* What this task involves: Rewrite the listing below with every "end time" replaced by "finishing time", leaving everything else unchanged.
[Start of Dataset content]
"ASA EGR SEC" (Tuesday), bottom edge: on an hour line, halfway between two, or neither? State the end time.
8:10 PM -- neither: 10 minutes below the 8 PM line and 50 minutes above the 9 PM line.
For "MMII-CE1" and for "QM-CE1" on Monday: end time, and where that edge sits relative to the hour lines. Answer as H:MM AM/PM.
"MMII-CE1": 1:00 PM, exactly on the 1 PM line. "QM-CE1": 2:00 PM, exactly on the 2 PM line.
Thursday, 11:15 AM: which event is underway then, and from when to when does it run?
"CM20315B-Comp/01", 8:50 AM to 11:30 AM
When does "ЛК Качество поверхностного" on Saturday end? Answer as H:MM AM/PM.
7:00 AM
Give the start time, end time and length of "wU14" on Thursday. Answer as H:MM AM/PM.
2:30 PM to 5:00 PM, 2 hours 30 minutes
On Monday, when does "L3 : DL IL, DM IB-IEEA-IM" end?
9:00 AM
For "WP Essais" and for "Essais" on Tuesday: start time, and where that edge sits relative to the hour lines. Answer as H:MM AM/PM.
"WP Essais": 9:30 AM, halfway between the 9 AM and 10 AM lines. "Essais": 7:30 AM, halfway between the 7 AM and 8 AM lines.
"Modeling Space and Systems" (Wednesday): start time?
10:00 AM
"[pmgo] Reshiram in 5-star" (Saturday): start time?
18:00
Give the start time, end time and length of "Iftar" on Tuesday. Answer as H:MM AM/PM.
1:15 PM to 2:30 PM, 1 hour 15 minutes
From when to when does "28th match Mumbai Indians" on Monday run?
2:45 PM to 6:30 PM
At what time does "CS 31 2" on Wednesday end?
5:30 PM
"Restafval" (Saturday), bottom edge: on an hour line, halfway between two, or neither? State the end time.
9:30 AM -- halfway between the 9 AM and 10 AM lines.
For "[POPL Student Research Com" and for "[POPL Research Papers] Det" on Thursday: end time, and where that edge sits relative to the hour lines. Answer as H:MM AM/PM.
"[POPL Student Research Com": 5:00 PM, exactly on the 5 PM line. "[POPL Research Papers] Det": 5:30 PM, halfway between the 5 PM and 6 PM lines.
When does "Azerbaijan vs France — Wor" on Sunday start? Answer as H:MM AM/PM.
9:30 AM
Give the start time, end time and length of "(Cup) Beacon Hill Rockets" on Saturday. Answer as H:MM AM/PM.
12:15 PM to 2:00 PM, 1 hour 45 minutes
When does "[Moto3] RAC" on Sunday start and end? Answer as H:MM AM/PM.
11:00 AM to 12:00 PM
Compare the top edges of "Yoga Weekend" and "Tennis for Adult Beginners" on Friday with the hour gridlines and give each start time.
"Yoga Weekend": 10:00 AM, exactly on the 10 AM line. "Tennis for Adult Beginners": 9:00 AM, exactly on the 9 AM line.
[End of Dataset content]
* Completed exercise:
"ASA EGR SEC" (Tuesday), bottom edge: on an hour line, halfway between two, or neither? State the finishing time.
8:10 PM -- neither: 10 minutes below the 8 PM line and 50 minutes above the 9 PM line.
For "MMII-CE1" and for "QM-CE1" on Monday: finishing time, and where that edge sits relative to the hour lines. Answer as H:MM AM/PM.
"MMII-CE1": 1:00 PM, exactly on the 1 PM line. "QM-CE1": 2:00 PM, exactly on the 2 PM line.
Thursday, 11:15 AM: which event is underway then, and from when to when does it run?
"CM20315B-Comp/01", 8:50 AM to 11:30 AM
When does "ЛК Качество поверхностного" on Saturday end? Answer as H:MM AM/PM.
7:00 AM
Give the start time, finishing time and length of "wU14" on Thursday. Answer as H:MM AM/PM.
2:30 PM to 5:00 PM, 2 hours 30 minutes
On Monday, when does "L3 : DL IL, DM IB-IEEA-IM" end?
9:00 AM
For "WP Essais" and for "Essais" on Tuesday: start time, and where that edge sits relative to the hour lines. Answer as H:MM AM/PM.
"WP Essais": 9:30 AM, halfway between the 9 AM and 10 AM lines. "Essais": 7:30 AM, halfway between the 7 AM and 8 AM lines.
"Modeling Space and Systems" (Wednesday): start time?
10:00 AM
"[pmgo] Reshiram in 5-star" (Saturday): start time?
18:00
Give the start time, finishing time and length of "Iftar" on Tuesday. Answer as H:MM AM/PM.
1:15 PM to 2:30 PM, 1 hour 15 minutes
From when to when does "28th match Mumbai Indians" on Monday run?
2:45 PM to 6:30 PM
At what time does "CS 31 2" on Wednesday end?
5:30 PM
"Restafval" (Saturday), bottom edge: on an hour line, halfway between two, or neither? State the finishing time.
9:30 AM -- halfway between the 9 AM and 10 AM lines.
For "[POPL Student Research Com" and for "[POPL Research Papers] Det" on Thursday: finishing time, and where that edge sits relative to the hour lines. Answer as H:MM AM/PM.
"[POPL Student Research Com": 5:00 PM, exactly on the 5 PM line. "[POPL Research Papers] Det": 5:30 PM, halfway between the 5 PM and 6 PM lines.
When does "Azerbaijan vs France — Wor" on Sunday start? Answer as H:MM AM/PM.
9:30 AM
Give the start time, finishing time and length of "(Cup) Beacon Hill Rockets" on Saturday. Answer as H:MM AM/PM.
12:15 PM to 2:00 PM, 1 hour 45 minutes
When does "[Moto3] RAC" on Sunday start and end? Answer as H:MM AM/PM.
11:00 AM to 12:00 PM
Compare the top edges of "Yoga Weekend" and "Tennis for Adult Beginners" on Friday with the hour gridlines and give each start time.
"Yoga Weekend": 10:00 AM, exactly on the 10 AM line. "Tennis for Adult Beginners": 9:00 AM, exactly on the 9 AM line.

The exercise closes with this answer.